The Bill Douglas Memorial Lecture
The great 3D scandal: how stereoscopy got written out of history
Ian Christie
Anniversary Professor of Film and Media History, Birkbeck College, University of London
On 28th September we were delighted to welcome Professor Ian Christie, long one of the UK's most renowned film writers and historians, to give our first annual memorial lecture, which this year marked the 25th anniversary of the death of Bill Douglas, filmmaker and collector, who gives his name to our museum.
Ian's talk focused on one of the themes within our amazing collection of moving image artefacts, 3-D and stereoscopy. We welcomed over 70 people to a packed room to hear Ian's argument that "Stereoscopic images played a vital part in popularising photography, long before the Kodak revolution launched snapshots. Queen Victoria was an enthusiast and Muybridge made his fortune with stereo images. Yet its centrality to the 19th century vision revolution is largely forgotten today.
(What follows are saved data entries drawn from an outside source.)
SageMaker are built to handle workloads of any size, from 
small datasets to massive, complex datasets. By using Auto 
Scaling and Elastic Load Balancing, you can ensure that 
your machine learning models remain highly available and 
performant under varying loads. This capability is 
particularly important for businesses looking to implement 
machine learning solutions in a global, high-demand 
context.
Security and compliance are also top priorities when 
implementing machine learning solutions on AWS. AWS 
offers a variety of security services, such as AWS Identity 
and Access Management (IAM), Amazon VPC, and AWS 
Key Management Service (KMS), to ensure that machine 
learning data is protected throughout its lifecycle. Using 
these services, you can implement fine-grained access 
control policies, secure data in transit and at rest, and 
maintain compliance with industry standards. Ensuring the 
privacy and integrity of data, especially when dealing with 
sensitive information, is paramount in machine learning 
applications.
How has it come to be regarded as a mere curiosity or gimmick; and what can we do to recover the lost culture of stereoscopy in the digital era?"
Ian explained how steroscopy was the most popular form of photography for a period in the mid 19th century and how it is influential on many of the new technological innovations of our own time.
Visitors had a chance to look at the stereoscopes and slides in our collection and understand how they immersed the viewer in an intense, intimate experience of other places and events far removed from their living rooms.
Thanks so much to Ian for his lecture and we plan this to be an annual event. Watch this space for announcements on a series of events next spring to mark the 20th anniversary of the opening of the museum.
Ian Christie is a film and media historian who has written on many aspects of moving image history including early cinema, Russian cinema and the films of Michael Powell and Emeric Pressburger. His study of David Lean's Doctor Zhivagoi has just been published in the BFI Film Classics series and his website is www.ianchristie.org . He has become fascinated by stereoscopy and its controversial reputation. He will be drawing attention to some of the riches of the Bill Douglas Cinema Museum collection to illustrate this lecture.